■ **PROBLEM TO SOLVE**:
What you return must match the entries exactly, except that the pictures are gone.

■ **MATERIAL FOR THIS EXERCISE**:
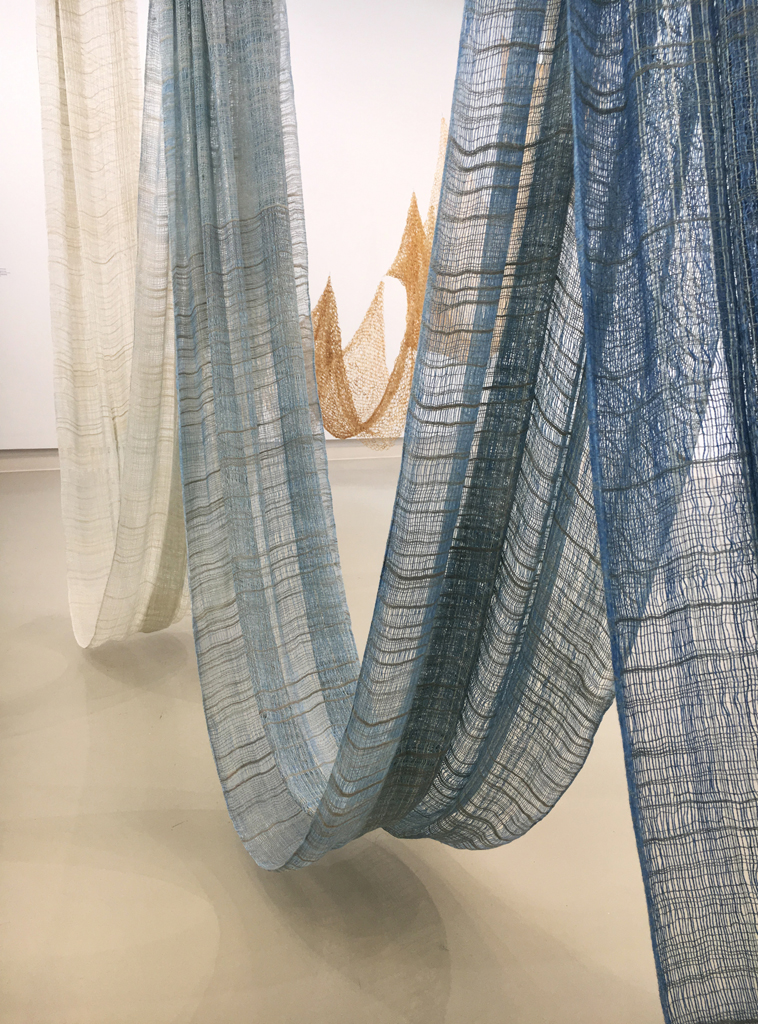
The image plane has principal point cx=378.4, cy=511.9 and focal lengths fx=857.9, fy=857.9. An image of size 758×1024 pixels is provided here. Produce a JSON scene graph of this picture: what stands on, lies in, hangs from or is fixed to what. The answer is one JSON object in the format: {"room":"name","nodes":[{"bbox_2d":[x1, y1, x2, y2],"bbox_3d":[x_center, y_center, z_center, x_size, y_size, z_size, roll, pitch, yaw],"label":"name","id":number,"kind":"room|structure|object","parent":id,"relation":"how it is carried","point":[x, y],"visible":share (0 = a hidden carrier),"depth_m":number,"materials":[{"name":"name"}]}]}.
{"room":"museum","nodes":[
{"label":"museum","id":0,"kind":"room"},
{"bbox_2d":[0,0,465,456],"bbox_3d":[-0.800,-2.618,7.389,9.326,4.433,0.240,-4,11,-24],"label":"wall","id":1,"kind":"structure","parent":0,"point":[18,32],"depth_m":7.27,"materials":[{"name":"white paint"}]},
{"bbox_2d":[0,267,8,275],"bbox_3d":[-2.915,-1.828,6.508,0.225,0.063,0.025,-4,11,-24],"label":"wall label","id":2,"kind":"object","parent":1,"relation":"attached to","point":[3,272],"visible":0.99,"depth_m":6.53,"materials":[{"name":"white"}]},
{"bbox_2d":[0,438,405,472],"bbox_3d":[-1.031,-0.564,7.853,7.543,0.153,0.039,-4,11,-24],"label":"baseboard","id":3,"kind":"structure","parent":1,"relation":"attached to","point":[37,452],"depth_m":7.38,"materials":[{"name":"white paint"}]},
{"bbox_2d":[317,121,451,454],"bbox_3d":[0.310,-1.705,6.536,2.044,2.705,1.656,-4,11,-24],"label":"wall hanging","id":4,"kind":"object","parent":1,"relation":"attached to","point":[408,339],"visible":0.54,"depth_m":6.28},
{"bbox_2d":[1,454,679,1021],"bbox_3d":[0.059,0.436,3.119,9.093,0.118,8.769,-4,11,-24],"label":"floor","id":5,"kind":"structure","parent":0,"point":[209,914],"depth_m":1.58,"materials":[{"name":"beige concrete"}]},
{"label":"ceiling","id":6,"kind":"structure","parent":0},
{"bbox_2d":[38,0,190,645],"bbox_3d":[-0.849,-1.045,2.690,0.452,2.895,1.257,-4,11,-24],"label":"fabric","id":7,"kind":"object","parent":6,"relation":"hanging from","point":[181,575],"visible":0.8,"depth_m":2.60,"materials":[{"name":"fabric"}]},
{"bbox_2d":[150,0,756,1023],"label":"fabric","id":8,"kind":"object","parent":6,"relation":"hanging from","point":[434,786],"visible":0.95,"depth_m":1.18,"materials":[{"name":"fabric"}]},
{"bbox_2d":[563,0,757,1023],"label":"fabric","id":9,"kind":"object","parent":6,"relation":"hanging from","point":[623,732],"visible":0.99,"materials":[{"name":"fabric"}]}
]}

■ **RESULT**:
The image plane has principal point cx=378.4, cy=511.9 and focal lengths fx=857.9, fy=857.9. An image of size 758×1024 pixels is provided here. Produce a JSON scene graph of this picture: what stands on, lies in, hangs from or is fixed to what. The answer is one JSON object in the format: {"room":"name","nodes":[{"bbox_2d":[x1, y1, x2, y2],"bbox_3d":[x_center, y_center, z_center, x_size, y_size, z_size, roll, pitch, yaw],"label":"name","id":number,"kind":"room|structure|object","parent":id,"relation":"how it is carried","point":[x, y],"visible":share (0 = a hidden carrier),"depth_m":number,"materials":[{"name":"name"}]}]}.
{"room":"museum","nodes":[
{"label":"museum","id":0,"kind":"room"},
{"bbox_2d":[0,0,465,456],"bbox_3d":[-0.800,-2.618,7.389,9.326,4.433,0.240,-4,11,-24],"label":"wall","id":1,"kind":"structure","parent":0,"point":[18,32],"depth_m":7.27,"materials":[{"name":"white paint"}]},
{"bbox_2d":[0,267,8,275],"bbox_3d":[-2.915,-1.828,6.508,0.225,0.063,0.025,-4,11,-24],"label":"wall label","id":2,"kind":"object","parent":1,"relation":"attached to","point":[3,272],"visible":0.99,"depth_m":6.53,"materials":[{"name":"white"}]},
{"bbox_2d":[0,438,405,472],"bbox_3d":[-1.031,-0.564,7.853,7.543,0.153,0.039,-4,11,-24],"label":"baseboard","id":3,"kind":"structure","parent":1,"relation":"attached to","point":[37,452],"depth_m":7.38,"materials":[{"name":"white paint"}]},
{"bbox_2d":[317,121,451,454],"bbox_3d":[0.310,-1.705,6.536,2.044,2.705,1.656,-4,11,-24],"label":"wall hanging","id":4,"kind":"object","parent":1,"relation":"attached to","point":[408,339],"visible":0.54,"depth_m":6.28},
{"bbox_2d":[1,454,679,1021],"bbox_3d":[0.059,0.436,3.119,9.093,0.118,8.769,-4,11,-24],"label":"floor","id":5,"kind":"structure","parent":0,"point":[209,914],"depth_m":1.58,"materials":[{"name":"beige concrete"}]},
{"label":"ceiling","id":6,"kind":"structure","parent":0},
{"bbox_2d":[38,0,190,645],"bbox_3d":[-0.849,-1.045,2.690,0.452,2.895,1.257,-4,11,-24],"label":"fabric","id":7,"kind":"object","parent":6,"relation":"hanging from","point":[181,575],"visible":0.8,"depth_m":2.60,"materials":[{"name":"fabric"}]},
{"bbox_2d":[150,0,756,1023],"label":"fabric","id":8,"kind":"object","parent":6,"relation":"hanging from","point":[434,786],"visible":0.95,"depth_m":1.18,"materials":[{"name":"fabric"}]},
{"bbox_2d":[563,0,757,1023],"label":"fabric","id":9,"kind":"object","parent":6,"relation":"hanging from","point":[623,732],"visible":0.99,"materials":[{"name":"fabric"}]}
]}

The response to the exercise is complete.